Thanks for reading this far! Let me know what you think :) !

RenaudWasTaken commented 4 years ago

Cc @crosbymichael

crosbymichael commented 4 years ago

thanks, checking it out!

crosbymichael commented 4 years ago

This looks like you are understanding everything correctly. What is your preference in how you would like this to work?

I think both approaches are valid. I think for the first section, NRI is also invoked on all Updates as well so that should resolve your issue about the upper layers not being aware of the new devices. For 2. Are you saying that CDI users would add a mount to the spec with that path?

crosbymichael commented 4 years ago

Hey, good news. I hit the issue where if a container gets an update call after an nvidia plugin runs, it clears out the cgroup devices rules. I'm going to see how we could either solve this with NRI or other updates to the low level components

RenaudWasTaken commented 4 years ago

This looks like you are understanding everything correctly. What is your preference in how you would like this to work?

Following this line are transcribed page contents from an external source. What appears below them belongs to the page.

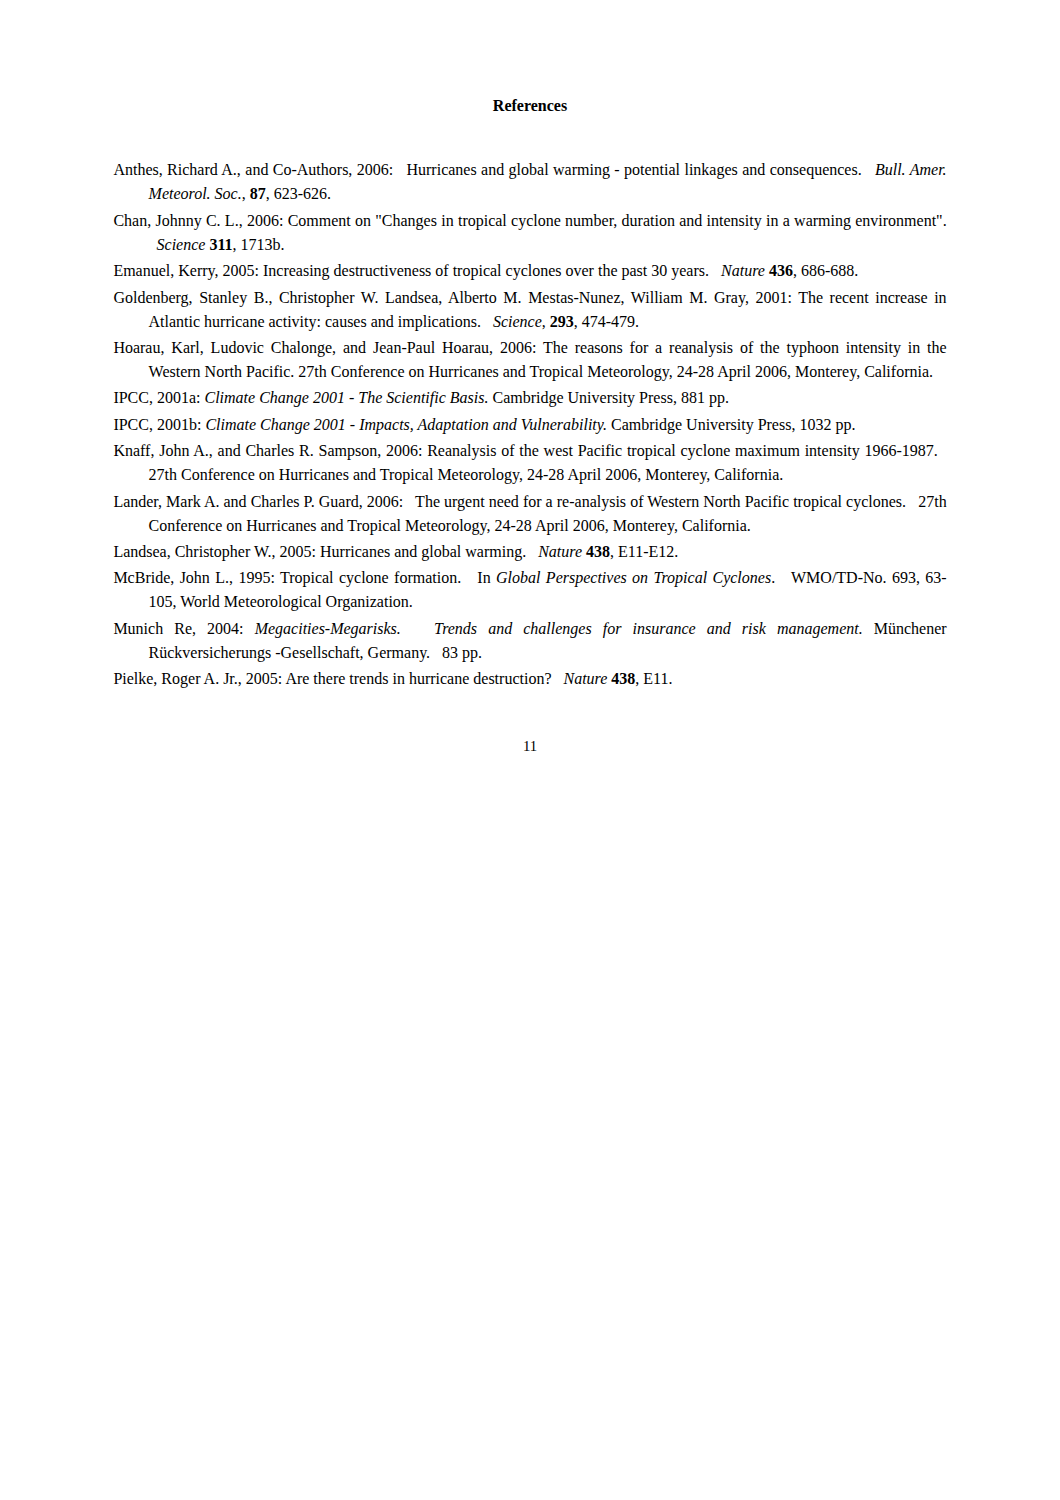References
Anthes, Richard A., and Co-Authors, 2006: Hurricanes and global warming - potential linkages and consequences. Bull. Amer. Meteorol. Soc., 87, 623-626.
Chan, Johnny C. L., 2006: Comment on "Changes in tropical cyclone number, duration and intensity in a warming environment". Science 311, 1713b.
Emanuel, Kerry, 2005: Increasing destructiveness of tropical cyclones over the past 30 years. Nature 436, 686-688.
Goldenberg, Stanley B., Christopher W. Landsea, Alberto M. Mestas-Nunez, William M. Gray, 2001: The recent increase in Atlantic hurricane activity: causes and implications. Science, 293, 474-479.
Hoarau, Karl, Ludovic Chalonge, and Jean-Paul Hoarau, 2006: The reasons for a reanalysis of the typhoon intensity in the Western North Pacific. 27th Conference on Hurricanes and Tropical Meteorology, 24-28 April 2006, Monterey, California.
IPCC, 2001a: Climate Change 2001 - The Scientific Basis. Cambridge University Press, 881 pp.
IPCC, 2001b: Climate Change 2001 - Impacts, Adaptation and Vulnerability. Cambridge University Press, 1032 pp.
Knaff, John A., and Charles R. Sampson, 2006: Reanalysis of the west Pacific tropical cyclone maximum intensity 1966-1987. 27th Conference on Hurricanes and Tropical Meteorology, 24-28 April 2006, Monterey, California.
Lander, Mark A. and Charles P. Guard, 2006: The urgent need for a re-analysis of Western North Pacific tropical cyclones. 27th Conference on Hurricanes and Tropical Meteorology, 24-28 April 2006, Monterey, California.
Landsea, Christopher W., 2005: Hurricanes and global warming. Nature 438, E11-E12.
McBride, John L., 1995: Tropical cyclone formation. In Global Perspectives on Tropical Cyclones. WMO/TD-No. 693, 63-105, World Meteorological Organization.
Munich Re, 2004: Megacities-Megarisks. Trends and challenges for insurance and risk management. Münchener Rückversicherungs -Gesellschaft, Germany. 83 pp.
Pielke, Roger A. Jr., 2005: Are there trends in hurricane destruction? Nature 438, E11.
11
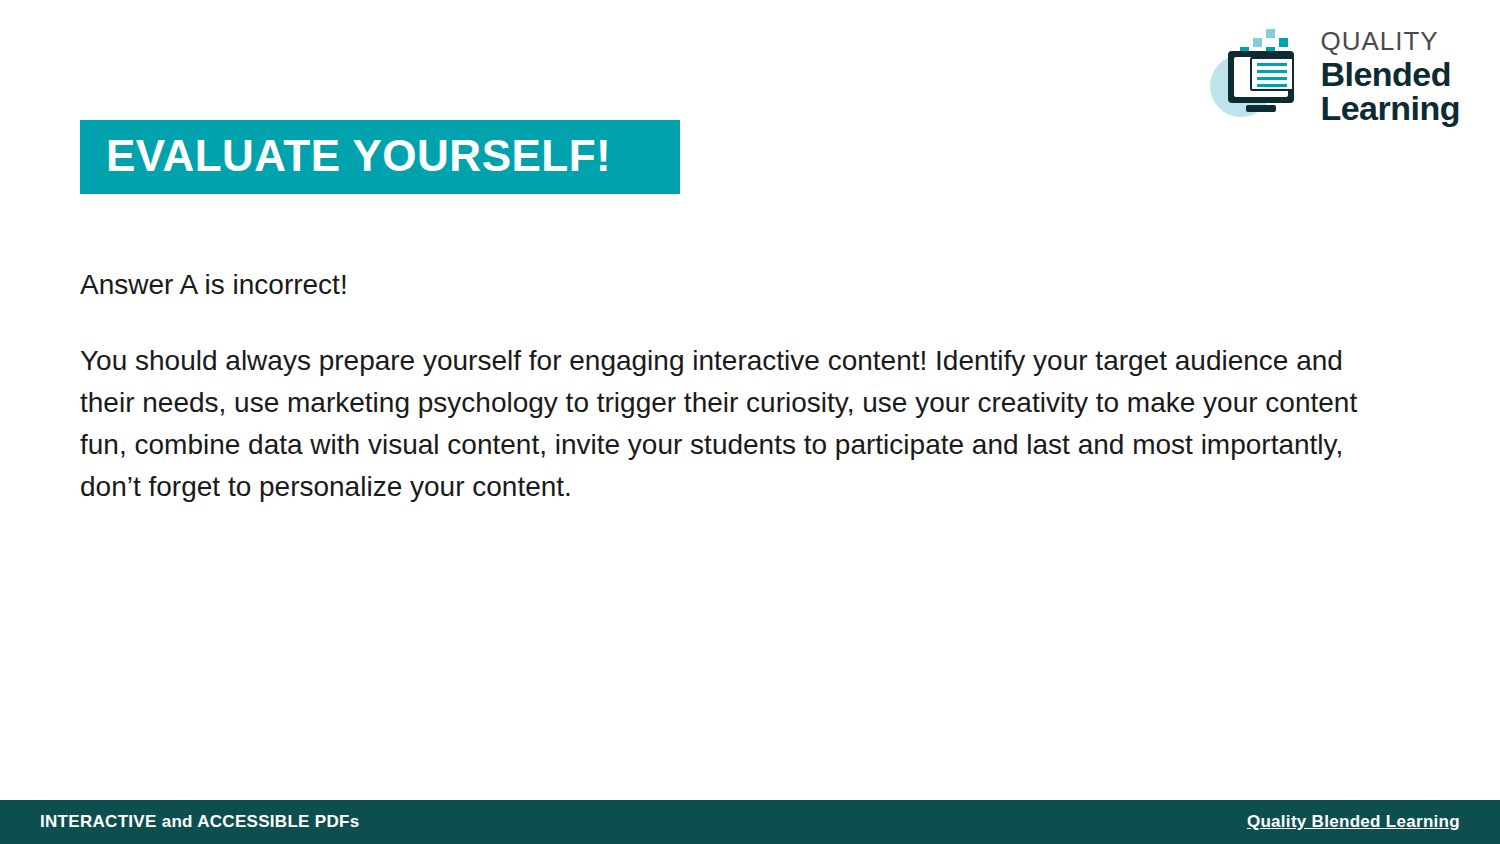QUALITY Blended Learning
EVALUATE YOURSELF!
Answer A is incorrect!
You should always prepare yourself for engaging interactive content! Identify your target audience and their needs, use marketing psychology to trigger their curiosity, use your creativity to make your content fun, combine data with visual content, invite your students to participate and last and most importantly, don’t forget to personalize your content.
INTERACTIVE and ACCESSIBLE PDFs Quality Blended Learning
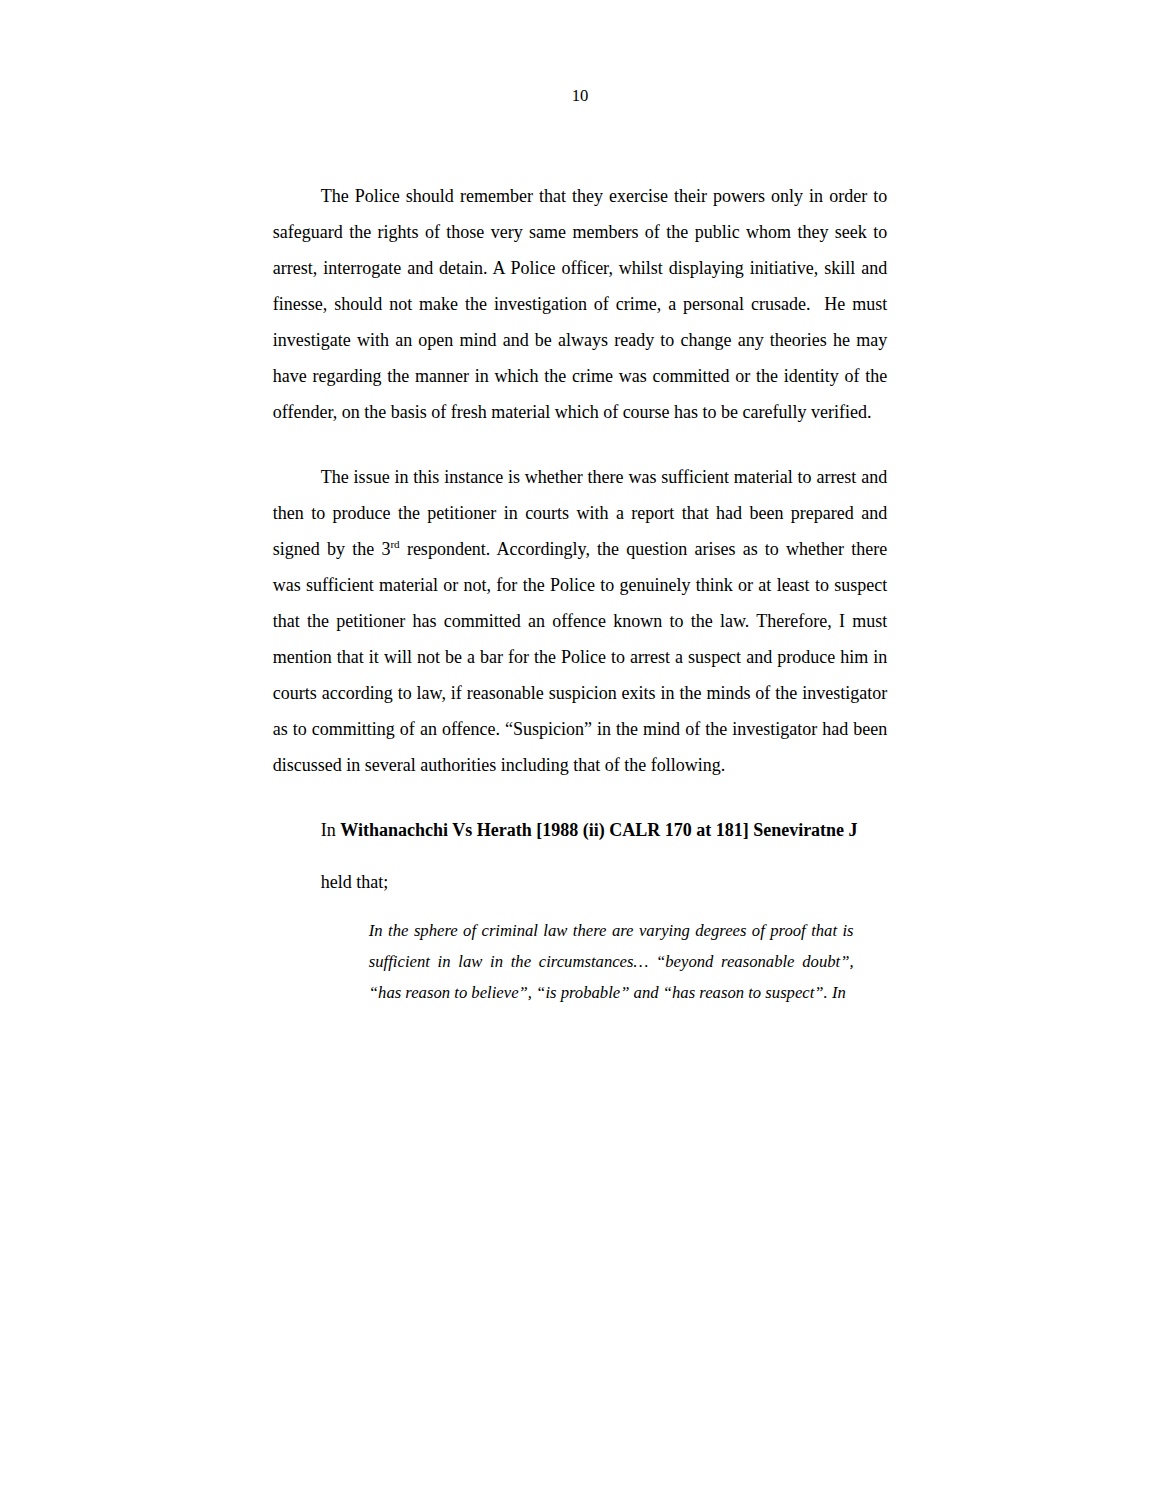10
The Police should remember that they exercise their powers only in order to safeguard the rights of those very same members of the public whom they seek to arrest, interrogate and detain. A Police officer, whilst displaying initiative, skill and finesse, should not make the investigation of crime, a personal crusade. He must investigate with an open mind and be always ready to change any theories he may have regarding the manner in which the crime was committed or the identity of the offender, on the basis of fresh material which of course has to be carefully verified.
The issue in this instance is whether there was sufficient material to arrest and then to produce the petitioner in courts with a report that had been prepared and signed by the 3rd respondent. Accordingly, the question arises as to whether there was sufficient material or not, for the Police to genuinely think or at least to suspect that the petitioner has committed an offence known to the law. Therefore, I must mention that it will not be a bar for the Police to arrest a suspect and produce him in courts according to law, if reasonable suspicion exits in the minds of the investigator as to committing of an offence. “Suspicion” in the mind of the investigator had been discussed in several authorities including that of the following.
In Withanachchi Vs Herath [1988 (ii) CALR 170 at 181] Seneviratne J
held that;
In the sphere of criminal law there are varying degrees of proof that is sufficient in law in the circumstances… “beyond reasonable doubt”, “has reason to believe”, “is probable” and “has reason to suspect”. In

In my mind, the better solution is to pass to containerd the OCI changes that are requested. Operations that change the container sandbox are typically operations I want the container runtime to be aware of, so that it doesn't override my change accidentally.

crosbymichael commented 4 years ago

Ya, so ideally, we need a "pre-create" type step in the lifecycle so that a set of nri plugins have a chance to make modifications to the runtime-spec before a container is created. Is this correct?

RenaudWasTaken commented 3 years ago

Sorry for the lag I missed your message. A pre-create step is where I suspect we should be going for this.

fuweid commented 3 years ago

/cc

klihub commented 1 year ago

containerd and CRI-O have both merged PRs for native/built-in CDI support which obsolete this issue.